Anhaltische Gemäldegalerie Anhaltische Gemäldegalerie: Mischwesen aus dem Land der Mitte
Dessau/MZ. - "Pflanzenmenschen" - eine Wanderausstellung des 1960 in Nanjing (China) geborenen und heute im Rheinland lebenden Künstlers Ren Rong - wuchern seit Sonnabend in der Orangerie der Anhaltischen Gemäldegalerie Dessau. Die schwebenden Mischwesen, Papierschnitte mit Wachs auf Karton, werden unter anderem noch nach Jerusalem und Hong Kong reisen.
Zur Eröffnung der Ausstellung ahmte Damian Gmür vom DessauBallett die expressiven Gesten der Bilder eindrücklich nach. Die Orangerie sei Dank der Torhüter und der Unheil abwendenden Symbole nun ein sicherer Ort, sagte der Direktor der Gemäldegalerie Norbert Michels in seiner Laudatio, der den bösen Blick wohl weniger fürchtet als die leeren Kassen.

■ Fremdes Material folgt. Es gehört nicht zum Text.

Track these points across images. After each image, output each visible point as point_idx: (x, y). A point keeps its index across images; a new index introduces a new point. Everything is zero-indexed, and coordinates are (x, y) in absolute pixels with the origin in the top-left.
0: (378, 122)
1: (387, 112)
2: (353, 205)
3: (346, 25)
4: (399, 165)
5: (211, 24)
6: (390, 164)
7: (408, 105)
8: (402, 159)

Erst in der Fremde habe Ren Rong zu den Traditionen seiner Heimat gefunden.
Beim Studium an der Nanjinger Kunstakademie übte er sich im Sozialistischen Realismus Moskauer Prägung. Was aus dem Realismus zu Zeiten der Öffnung Chinas wurde, erfuhr man am nächsten Tag während eines Vortrags Ren Rongs zur chinesischen Kunst der Gegenwart. Diese findet zwischen westlichen Anleihen, der Auseinandersetzung mit der Kulturrevolution und alten Traditionen einen eigenen Weg. Eine skurrile Blüte ist der "zynische Realismus" als kritische Veredelung des Heroischen hinter immer lachenden Masken. Kritisch dürfe man inzwischen sein, so Ren Rong. Nur der Spott auf Mao fände keine Öffentlichkeit. Wie die pornographischen Blätter der Vergangenheit werden solche Bilder dennoch gemalt und meist an die Nachfahren Marco Polos verkauft.

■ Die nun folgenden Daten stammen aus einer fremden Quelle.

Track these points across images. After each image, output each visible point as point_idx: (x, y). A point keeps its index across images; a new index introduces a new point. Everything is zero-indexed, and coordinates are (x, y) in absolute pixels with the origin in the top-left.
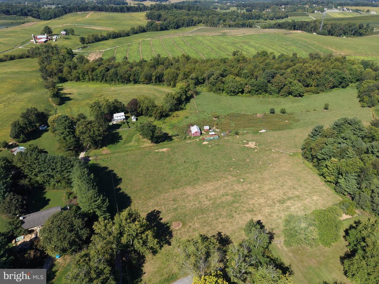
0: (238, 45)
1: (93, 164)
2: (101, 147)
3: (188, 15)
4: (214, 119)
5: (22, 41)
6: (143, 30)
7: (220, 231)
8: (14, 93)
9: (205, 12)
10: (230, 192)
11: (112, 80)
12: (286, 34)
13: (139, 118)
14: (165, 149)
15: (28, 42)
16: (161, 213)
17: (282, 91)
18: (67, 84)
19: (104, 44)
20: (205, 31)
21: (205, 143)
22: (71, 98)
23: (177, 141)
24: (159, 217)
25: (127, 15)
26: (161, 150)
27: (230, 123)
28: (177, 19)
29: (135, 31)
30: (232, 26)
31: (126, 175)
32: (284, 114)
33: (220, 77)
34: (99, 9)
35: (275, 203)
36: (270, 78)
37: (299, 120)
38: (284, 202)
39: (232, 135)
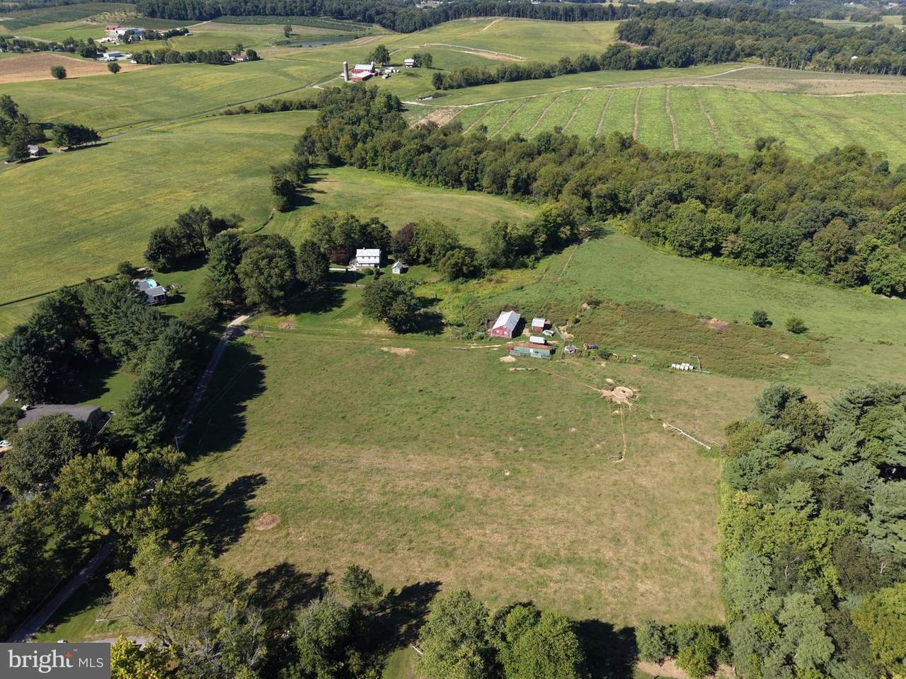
0: (802, 123)
1: (243, 344)
2: (286, 314)
3: (729, 31)
4: (585, 306)
5: (326, 73)
6: (591, 66)
7: (332, 570)
8: (232, 176)
9: (787, 28)
11: (425, 176)
13: (413, 269)
14: (407, 350)
16: (265, 484)
17: (837, 267)
19: (478, 93)
20: (755, 76)
21: (509, 359)
22: (316, 201)
23: (447, 339)
24: (253, 490)
25: (575, 27)
26: (394, 350)
27: (615, 324)
28: (692, 41)
29: (569, 67)
30: (846, 67)
31: (281, 384)
32: (796, 335)
33: (664, 202)
34: (518, 11)
35: (522, 557)
36: (819, 224)
37: (827, 362)
38: (549, 562)
39: (591, 356)
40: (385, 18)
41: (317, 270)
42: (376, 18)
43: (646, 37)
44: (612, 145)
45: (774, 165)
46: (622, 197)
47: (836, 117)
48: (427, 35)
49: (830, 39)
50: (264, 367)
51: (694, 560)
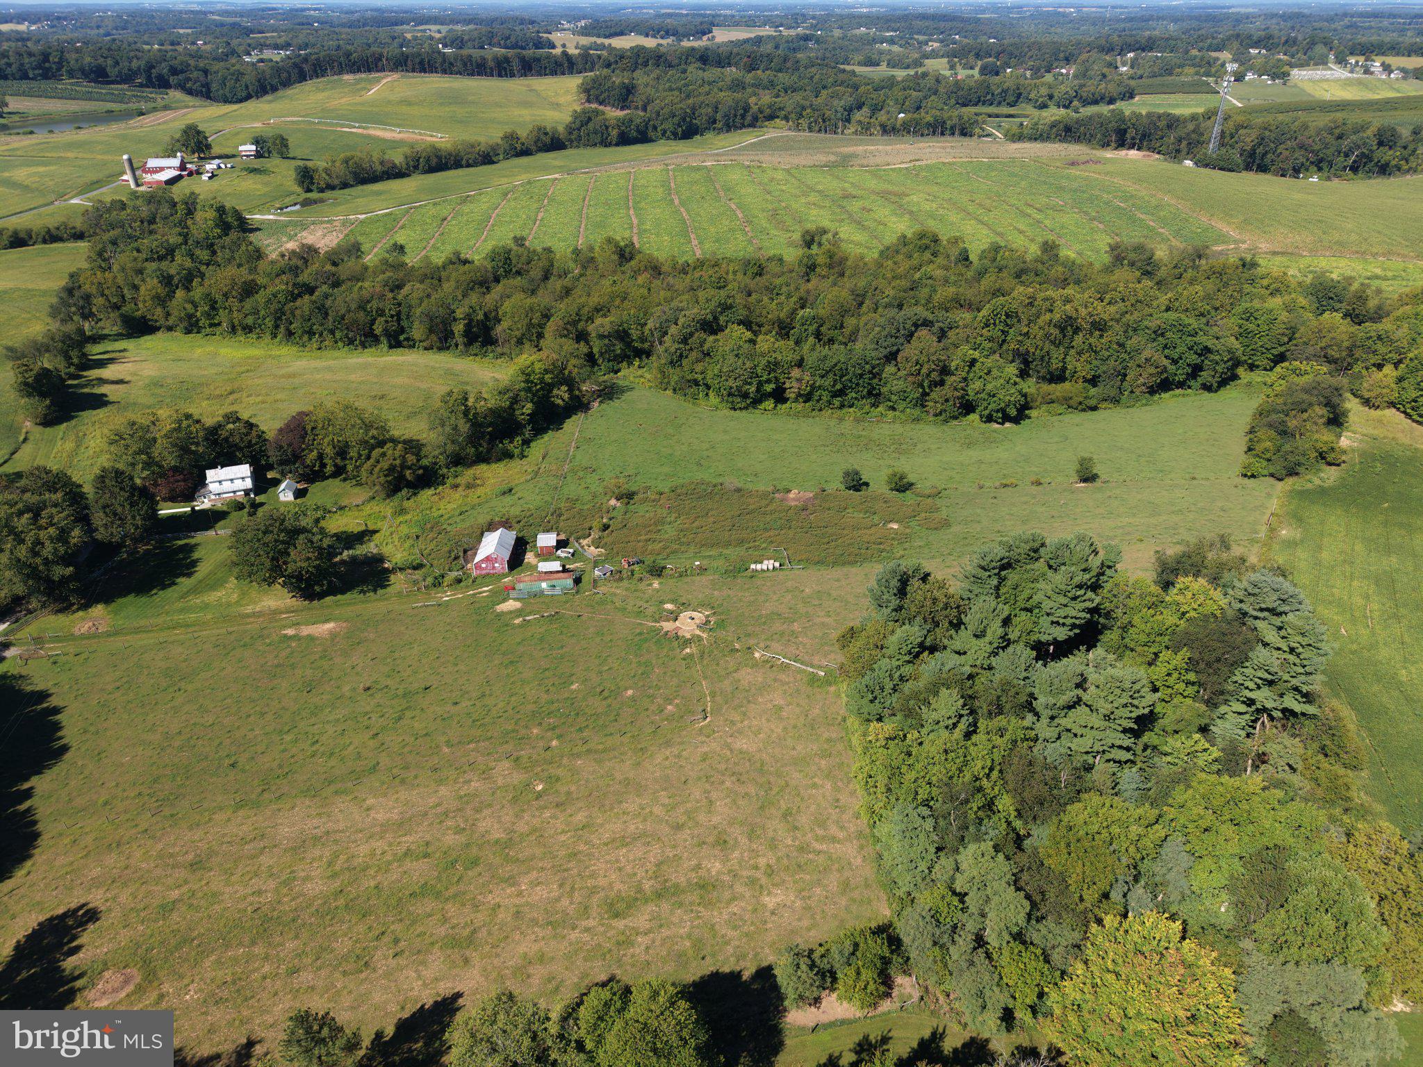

Wer die Orangerie betritt, wird von der Faszination des Fremden ergriffen. Die riesigen Tafeln und kleinen Kartons, die wie mächtige Stempel zu einer raumgreifenden Installation vereint sind, dominieren dunkle Pflanzenmenschen. Zur schwebenden Symbiose von Mensch und Pflanze gesellen sich androgyne Figuren. "Pflanzen verbinde ich mit Leidenschaft und Liebe", sagte Ren Rong. Und wahrlich paart sich die ferne Exotik mit praller Erotik trotz der Beschränkung auf die Fläche.

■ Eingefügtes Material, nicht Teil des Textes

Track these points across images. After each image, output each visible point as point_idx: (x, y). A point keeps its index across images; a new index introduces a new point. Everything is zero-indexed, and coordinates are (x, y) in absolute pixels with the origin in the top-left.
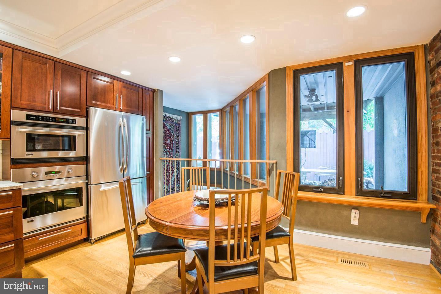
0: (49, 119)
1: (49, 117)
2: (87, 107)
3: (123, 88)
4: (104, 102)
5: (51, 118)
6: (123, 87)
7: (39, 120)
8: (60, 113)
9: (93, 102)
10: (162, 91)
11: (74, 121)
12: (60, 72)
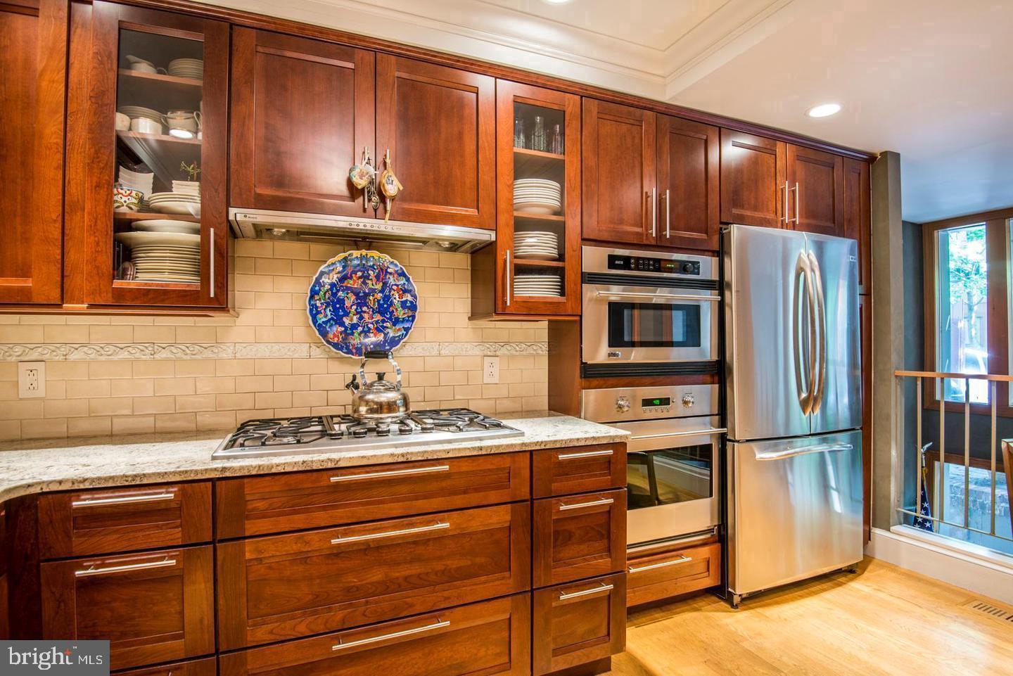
0: (649, 265)
1: (649, 259)
2: (721, 226)
3: (797, 161)
4: (756, 208)
5: (651, 262)
6: (799, 158)
7: (630, 269)
8: (668, 247)
9: (733, 212)
10: (897, 156)
11: (695, 267)
12: (667, 139)
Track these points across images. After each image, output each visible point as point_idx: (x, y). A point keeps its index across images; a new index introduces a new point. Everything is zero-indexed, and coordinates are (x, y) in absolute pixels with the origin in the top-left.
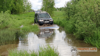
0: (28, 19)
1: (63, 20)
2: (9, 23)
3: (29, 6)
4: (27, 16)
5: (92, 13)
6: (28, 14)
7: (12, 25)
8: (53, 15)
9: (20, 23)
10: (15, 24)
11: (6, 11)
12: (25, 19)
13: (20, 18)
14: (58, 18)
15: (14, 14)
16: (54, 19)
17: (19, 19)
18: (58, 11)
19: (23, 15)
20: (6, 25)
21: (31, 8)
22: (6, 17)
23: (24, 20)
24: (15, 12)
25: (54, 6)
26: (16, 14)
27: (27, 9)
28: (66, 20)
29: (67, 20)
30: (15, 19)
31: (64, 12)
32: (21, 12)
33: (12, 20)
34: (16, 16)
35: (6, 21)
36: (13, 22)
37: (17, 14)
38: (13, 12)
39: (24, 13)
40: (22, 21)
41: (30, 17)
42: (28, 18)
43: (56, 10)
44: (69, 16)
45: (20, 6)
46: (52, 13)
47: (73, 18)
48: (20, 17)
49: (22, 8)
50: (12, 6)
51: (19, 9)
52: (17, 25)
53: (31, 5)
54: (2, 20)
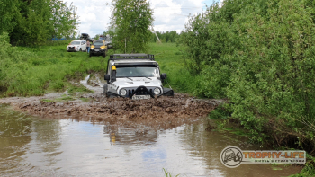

Der Papierschnitt hat seine Wurzeln in der chinesischen Volkskunst. Im Dekorativen aber verbleibt hier nichts. Der Wachs verleiht den Klebebildern eine belebende Patina. Zudem spielen die Arbeiten mit dem Wechsel von Distanz und Nähe. Die dunklen Figuren schweben über Symbolen und Geschichten, deren ornamentale Wiederholung in der Ferne als lebendige Struktur erscheint. Nur einem lackierten hölzernen Paravent - früher ein beliebter Bildträger jenseits des westlichen Bilderrahmens - fehlt diese Lebendigkeit.
Die feingliedrige Erbmasse der Pflanzenmenschen im Hintergrund der Collagen entzieht sich wohl nicht nur der Deutung durch europäische Augen. Denn der kulturelle Code wird oft ins Allgemeine gekehrt. Dann schweben die Figuren, die an mächtige Kalligrafien erinnern, etwa über kopierten Landkarten.
Auf einer roten Tafel schimmern durch fallende Körper Fotos des Künstlers und Maos. Im Hintergrund gibt es Szenen eines historischen Volksaufstandes. Alte und neue Geschichte verbindet sich mit der Erfahrung der Unsicherheit und Isolation, die Ren Rong empfunden hatte, als er nach Deutschland kam.
Lie Yi, ein Meister des dritten Jahrhunderts v. Chr., soll seine Drachen ohne Pupillen gemalt haben, damit sie nicht lebendig davonflögen. "Augen sind die Fenster der Seele", sagt Ren Rong. Mag die Magie entzaubert sein, die Fantasie wuchert. Und die Chinesische Mauer hat ein Fenster in Dessau - bis zum 24. August.